**Extracted text**
• • •
[Wine] The single major remaining Wine complaint everyone makes...

David Gerard dgerard at gmail.com
Tue Nov 25 06:16:09 CST 2008


2008/11/25 Foulkr <wineforum-user at winehq.org>:

> my thought is that the people that are complaining that the buttons and look of programs running in wine are the same ones that allow Microsoft to keep working on their GUI and not focusing on the kernel of their operating systems (anyone remember the talking paperclip in MSoffice?) They're worried about how pretty everythign is and not how it performs. hence the reason that Vista and xp never got rid of the infamous "blue-screen" error. hell when vista calls the screen in their error-logging a blue screen error. the only reason that wine currently exists is the lack of support from main stream distros building an operating version of their programs for linux operatiing systems (may be due to an abundance of distros) but if the people using linux started to use the open source versions available to everyone i.e. openoffice vs msoffice, kpdf vs adobe, etc... it would put a demand on the mainstream distros to start to adapt to at least the bigger distros for linux and provide support for the users running in a unix enviroment. Its all supply and demand, unfortunatly this time in reverse, they have the supply and we don't demand much of a change, we offer them our money instead of trying to force the change we want.


For current software, the objection is that Wine doesn't let things
stay exactly the same but with Unix underneath. How reasonable an
objection this is depends on the app - for example, the open-source
equivalents of Photoshop or AutoCAD really aren't substitutes on the
high-end professional level as far as the people working on that level
are concerned.
• • •
**Data excerpt**
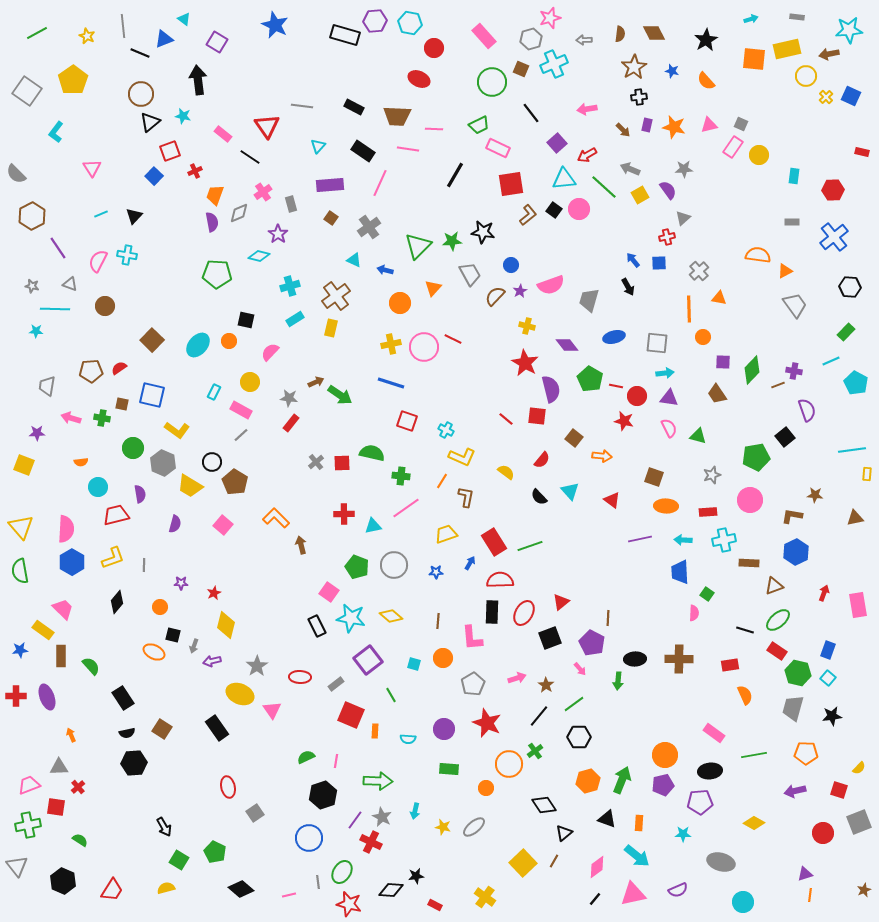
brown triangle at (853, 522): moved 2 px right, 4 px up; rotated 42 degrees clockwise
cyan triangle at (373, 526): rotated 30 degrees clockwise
• • •
**Written task A**
Please answer these questions from the Wine mailing-list post, one line each, marked to match:
(i) Who wrote the post, and on what date?
(ii) Which open-source alternatives to msoffice and adobe does the quoted message name?
(iii) Which two programs does the reply say have open-source equivalents that fall short at the high-end professional level?
**Written task B**
Carry the Wine mailing-list post forward from its final sentence.

**Task result A**
(i) David Gerard, Tue Nov 25, 2008
(ii) openoffice and kpdf
(iii) Photoshop and AutoCAD

**Task result B**
Lack of good support for .NET 2.0 and apps compiled against recent
VC++ is a reasonable problem to raise when the apps themselves are
open source! (e.g. AutoWikiBrowser, an open-source Wikipedia fast
editor which happens to be written against .NET 2.0).

Wine's killer app in my experience is running old stuff. That one
little Windows app that was keeping you running one Windows box just
to use it - and you can't even *find* the developer any more, let
alone ask them to do a Linux version. Wine runs those better and
better. Often better than XP does, almost always better than Vista
does.

Microsoft would like to keep Windows a moving target, but they're
hampered by their own need for extensive backward compatibility (c.f.
difficulty running old stuff in Vista or XP). So Wine can do better
catching up incrementally than one might expect.

At this stage I'm still more surprised when stuff doesn't Just Work in
Wine than when it does. Which is nice.


- d.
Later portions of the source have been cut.